Abstract

SUMMARY The Ethiopia/Afar hotspot has been frequently explained as an upper mantle continuation of the African superplume, with anomalous material in the lower mantle under southern Africa, rising through the transition zone beneath eastern Africa. However, the significantly larger amplitude low velocity anomaly in the upper mantle beneath Ethiopia/Afar, compared to the anomalies beneath neighboring regions, has led to questions about whether or not alongstrike differences in the seismic structure beneath eastern Africa and western Arabia are consistent with the superplume interpretation. Here we present a new P-wave model of the hotspot’s deep structure and use it to evaluate the superplume model. At shallow (< ∼400km) depths, the slowest velocities are centered beneath the Main Ethiopian Rift, and we attribute these low velocities to decompression melting beneath young, thin lithosphere.

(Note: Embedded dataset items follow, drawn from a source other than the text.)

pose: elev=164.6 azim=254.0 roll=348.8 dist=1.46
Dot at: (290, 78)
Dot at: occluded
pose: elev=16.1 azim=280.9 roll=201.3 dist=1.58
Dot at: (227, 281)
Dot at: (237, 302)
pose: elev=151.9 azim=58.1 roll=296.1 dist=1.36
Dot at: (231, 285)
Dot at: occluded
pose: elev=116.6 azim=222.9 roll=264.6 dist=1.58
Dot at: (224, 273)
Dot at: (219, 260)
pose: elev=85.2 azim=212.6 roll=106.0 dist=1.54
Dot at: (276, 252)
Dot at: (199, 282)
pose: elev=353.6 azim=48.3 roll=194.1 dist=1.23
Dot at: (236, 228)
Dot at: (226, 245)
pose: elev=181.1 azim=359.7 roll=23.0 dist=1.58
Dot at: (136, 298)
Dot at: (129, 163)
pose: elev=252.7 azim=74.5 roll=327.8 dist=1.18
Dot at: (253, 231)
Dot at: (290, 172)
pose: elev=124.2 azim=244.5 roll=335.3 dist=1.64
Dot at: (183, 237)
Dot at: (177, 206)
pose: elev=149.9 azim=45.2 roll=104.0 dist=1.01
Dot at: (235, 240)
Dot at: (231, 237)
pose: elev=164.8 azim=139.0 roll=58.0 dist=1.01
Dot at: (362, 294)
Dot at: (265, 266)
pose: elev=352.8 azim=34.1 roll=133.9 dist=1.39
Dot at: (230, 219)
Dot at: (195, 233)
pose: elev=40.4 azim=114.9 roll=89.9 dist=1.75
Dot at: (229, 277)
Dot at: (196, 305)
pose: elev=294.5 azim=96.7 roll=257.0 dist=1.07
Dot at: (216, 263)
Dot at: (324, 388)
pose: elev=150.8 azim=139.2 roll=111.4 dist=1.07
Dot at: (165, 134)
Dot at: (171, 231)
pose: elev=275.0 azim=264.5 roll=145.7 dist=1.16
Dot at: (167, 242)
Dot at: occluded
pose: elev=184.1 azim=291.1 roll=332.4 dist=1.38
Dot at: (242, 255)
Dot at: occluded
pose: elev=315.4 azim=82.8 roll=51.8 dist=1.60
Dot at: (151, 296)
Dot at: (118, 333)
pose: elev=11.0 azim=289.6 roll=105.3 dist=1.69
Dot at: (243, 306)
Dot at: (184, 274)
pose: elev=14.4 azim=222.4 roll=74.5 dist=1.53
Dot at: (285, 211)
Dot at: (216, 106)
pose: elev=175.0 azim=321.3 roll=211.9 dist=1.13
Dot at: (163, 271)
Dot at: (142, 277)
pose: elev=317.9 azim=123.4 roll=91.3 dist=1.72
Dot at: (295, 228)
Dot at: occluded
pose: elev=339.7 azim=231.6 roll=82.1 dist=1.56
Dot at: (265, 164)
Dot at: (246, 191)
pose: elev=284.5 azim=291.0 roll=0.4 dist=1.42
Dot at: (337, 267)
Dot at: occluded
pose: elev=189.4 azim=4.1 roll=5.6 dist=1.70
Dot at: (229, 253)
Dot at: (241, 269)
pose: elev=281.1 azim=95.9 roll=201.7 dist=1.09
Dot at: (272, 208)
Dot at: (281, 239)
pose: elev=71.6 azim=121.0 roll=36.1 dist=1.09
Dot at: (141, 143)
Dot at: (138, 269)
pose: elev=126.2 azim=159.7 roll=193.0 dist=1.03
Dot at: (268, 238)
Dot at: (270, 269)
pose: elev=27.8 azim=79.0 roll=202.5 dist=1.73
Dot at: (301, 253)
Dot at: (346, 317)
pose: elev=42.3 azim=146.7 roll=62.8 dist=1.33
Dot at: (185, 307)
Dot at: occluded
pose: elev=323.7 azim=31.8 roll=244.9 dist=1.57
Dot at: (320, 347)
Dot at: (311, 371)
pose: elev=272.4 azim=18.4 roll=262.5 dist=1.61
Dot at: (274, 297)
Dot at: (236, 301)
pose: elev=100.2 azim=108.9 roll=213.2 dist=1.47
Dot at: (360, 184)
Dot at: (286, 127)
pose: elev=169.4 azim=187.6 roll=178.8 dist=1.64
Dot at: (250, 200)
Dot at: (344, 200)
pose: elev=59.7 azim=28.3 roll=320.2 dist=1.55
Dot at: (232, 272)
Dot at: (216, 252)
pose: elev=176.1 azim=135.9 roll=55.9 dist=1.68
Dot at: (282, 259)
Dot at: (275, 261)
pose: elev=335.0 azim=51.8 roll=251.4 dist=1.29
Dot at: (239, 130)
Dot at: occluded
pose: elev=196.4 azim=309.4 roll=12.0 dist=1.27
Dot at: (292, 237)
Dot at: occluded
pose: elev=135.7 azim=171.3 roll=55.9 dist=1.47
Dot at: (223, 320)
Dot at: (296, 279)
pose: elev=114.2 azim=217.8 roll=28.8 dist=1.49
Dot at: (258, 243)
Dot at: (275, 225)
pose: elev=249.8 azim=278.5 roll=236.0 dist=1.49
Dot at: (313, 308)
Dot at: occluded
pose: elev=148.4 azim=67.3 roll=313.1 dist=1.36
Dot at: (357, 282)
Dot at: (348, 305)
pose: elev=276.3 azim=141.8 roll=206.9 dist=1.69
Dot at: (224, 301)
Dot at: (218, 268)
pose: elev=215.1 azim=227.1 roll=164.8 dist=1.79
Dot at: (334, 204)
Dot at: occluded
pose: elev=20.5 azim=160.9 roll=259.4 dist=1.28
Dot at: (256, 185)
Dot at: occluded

At deeper depths, the low velocity structure trends to the northeast, and the locus of the low velocity anomaly is found beneath Afar. The northeast-trending structure with depth is best modeled by northeastward flow of warm superplume material beneath eastern Africa. The combined effects of shallow decompression melting and northeastward flow of superplume material explain why upper mantle velocities beneath Ethiopia/Afar are significantly slower than those beneath neighboring East Africa and western Arabia. The superplume interpretation can thus explain the deep seismic structure of the hotspot if the effects of both decompression melting and mantle flow are considered.